Abstract

Abstract The Event Horizon Telescope, a global submillimeter wavelength very long baseline interferometry array, produced the first image of supermassive black hole M87* showing a ring of diameter θ d = 42 ± 3 μas, inferred a black hole mass of M = (6.5 ± 0.7) × 109 M ⊙, and allowed us to investigate the nature of strong-field gravity. The observed image is consistent with the shadow of a Kerr black hole, which according to the Kerr hypothesis describes the background spacetimes of all astrophysical black holes.
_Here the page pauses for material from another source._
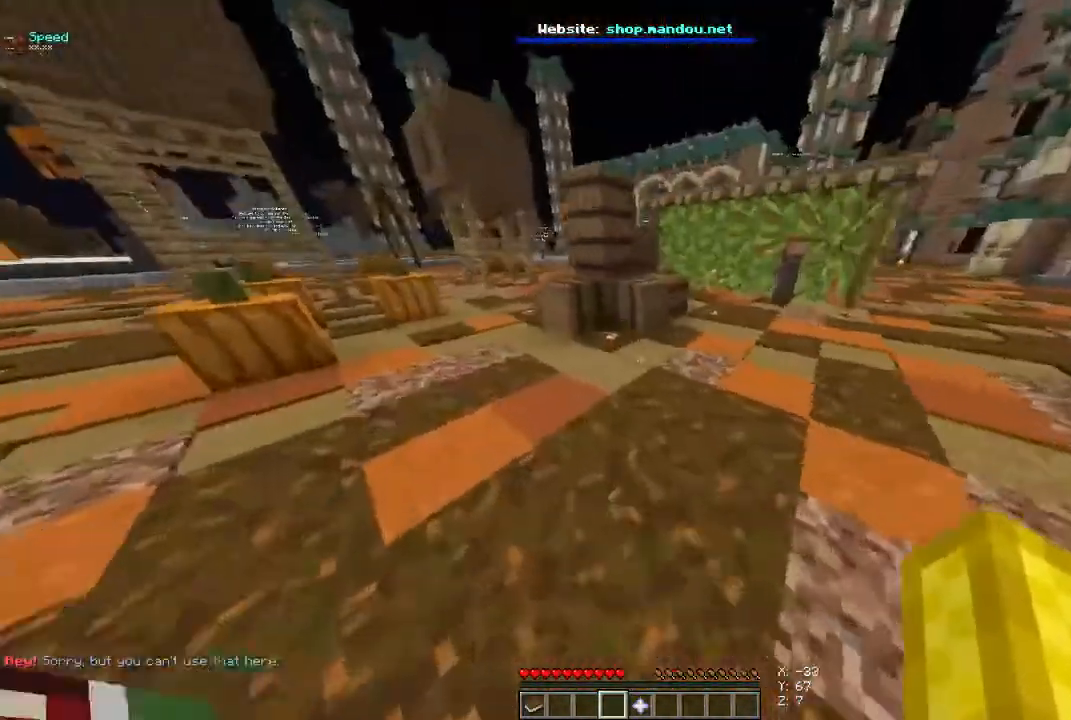
{"keys": ["d", "space", "w"], "mouse": [], "events": [[233, "d", "down"]]}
The hypothesis, a strong-field prediction of general relativity, may be violated in the modified theories of gravity that admit non-Kerr black holes. Here, we use the black hole shadow to investigate the constraints when rotating regular black holes (non-Kerr) can be considered as astrophysical black hole candidates, paying attention to three leading regular black hole models with additional parameters g related to nonlinear electrodynamics charge. Our interesting results based on the systematic bias analysis are that rotating regular black holes shadows may or may not capture Kerr black hole shadows, depending on the values of the parameter g. Indeed, the shadows of Bardeen black holes (g ≲ 0.26M), Hayward black holes (g ≲ 0.65M) and non-singular black holes (g ≲ 0.25M) are indistinguishable from Kerr black hole shadows within the current observational uncertainties, and thereby they can be strong viable candidates for the astrophysical black holes. Whereas Bardeen black holes (g ≤ 0.30182M), Hayward black holes (g ≤ 0.73627M), and non-singular black holes (g ≤ 0.30461M), within the 1σ region for θ d = 39 μas, are consistent with the observed angular diameter of M87*.